Exercise directions:
Copy out each line of the data below in which the string "pixel" appears.

Raw data:
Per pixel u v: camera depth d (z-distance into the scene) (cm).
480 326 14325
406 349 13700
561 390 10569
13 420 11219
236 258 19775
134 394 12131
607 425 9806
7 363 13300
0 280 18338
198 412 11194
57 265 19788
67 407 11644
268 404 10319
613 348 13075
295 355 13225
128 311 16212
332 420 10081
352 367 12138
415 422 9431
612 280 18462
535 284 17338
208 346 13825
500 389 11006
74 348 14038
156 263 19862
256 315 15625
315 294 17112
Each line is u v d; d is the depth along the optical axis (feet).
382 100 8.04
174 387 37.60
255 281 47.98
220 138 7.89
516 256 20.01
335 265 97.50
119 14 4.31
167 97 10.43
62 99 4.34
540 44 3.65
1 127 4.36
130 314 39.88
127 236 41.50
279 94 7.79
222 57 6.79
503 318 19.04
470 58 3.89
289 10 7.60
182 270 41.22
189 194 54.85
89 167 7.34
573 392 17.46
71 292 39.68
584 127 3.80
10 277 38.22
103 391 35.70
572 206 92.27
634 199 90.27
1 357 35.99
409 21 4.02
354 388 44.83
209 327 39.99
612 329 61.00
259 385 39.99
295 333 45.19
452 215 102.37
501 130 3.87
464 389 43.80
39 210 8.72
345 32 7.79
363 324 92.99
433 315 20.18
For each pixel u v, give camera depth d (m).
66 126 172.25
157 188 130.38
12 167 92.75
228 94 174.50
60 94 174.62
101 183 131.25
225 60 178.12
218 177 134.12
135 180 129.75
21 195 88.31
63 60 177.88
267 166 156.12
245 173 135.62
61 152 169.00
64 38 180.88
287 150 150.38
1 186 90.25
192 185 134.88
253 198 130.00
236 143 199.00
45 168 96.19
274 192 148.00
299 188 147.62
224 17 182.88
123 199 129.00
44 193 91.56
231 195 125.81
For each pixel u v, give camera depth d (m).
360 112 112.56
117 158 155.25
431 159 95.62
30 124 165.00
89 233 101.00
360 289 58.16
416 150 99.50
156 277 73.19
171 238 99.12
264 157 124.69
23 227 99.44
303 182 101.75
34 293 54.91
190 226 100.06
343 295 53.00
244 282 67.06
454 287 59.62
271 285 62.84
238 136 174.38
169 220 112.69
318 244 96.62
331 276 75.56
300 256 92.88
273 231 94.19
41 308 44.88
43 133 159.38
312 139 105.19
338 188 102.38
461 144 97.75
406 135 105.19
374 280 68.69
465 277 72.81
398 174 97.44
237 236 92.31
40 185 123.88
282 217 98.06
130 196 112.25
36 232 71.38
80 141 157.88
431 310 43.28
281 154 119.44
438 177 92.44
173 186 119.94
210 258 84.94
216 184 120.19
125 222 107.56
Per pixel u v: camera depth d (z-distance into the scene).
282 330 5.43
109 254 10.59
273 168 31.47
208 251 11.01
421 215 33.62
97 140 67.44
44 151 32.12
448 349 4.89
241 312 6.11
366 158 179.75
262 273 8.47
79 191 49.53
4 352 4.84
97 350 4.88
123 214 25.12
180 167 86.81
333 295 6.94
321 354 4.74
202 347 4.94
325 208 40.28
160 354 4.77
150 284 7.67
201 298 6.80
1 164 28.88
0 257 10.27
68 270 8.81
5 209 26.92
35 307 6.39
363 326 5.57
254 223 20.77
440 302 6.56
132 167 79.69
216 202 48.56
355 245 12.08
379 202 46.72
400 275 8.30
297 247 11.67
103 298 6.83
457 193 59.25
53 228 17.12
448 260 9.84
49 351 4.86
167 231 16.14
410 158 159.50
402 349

Answer section:
Per pixel u v: camera depth d (z-distance into the scene) (cm).
For each pixel u v, give camera depth d (m).
For each pixel u v, give camera depth d (m).
Per pixel u v: camera depth d (z-distance into the scene).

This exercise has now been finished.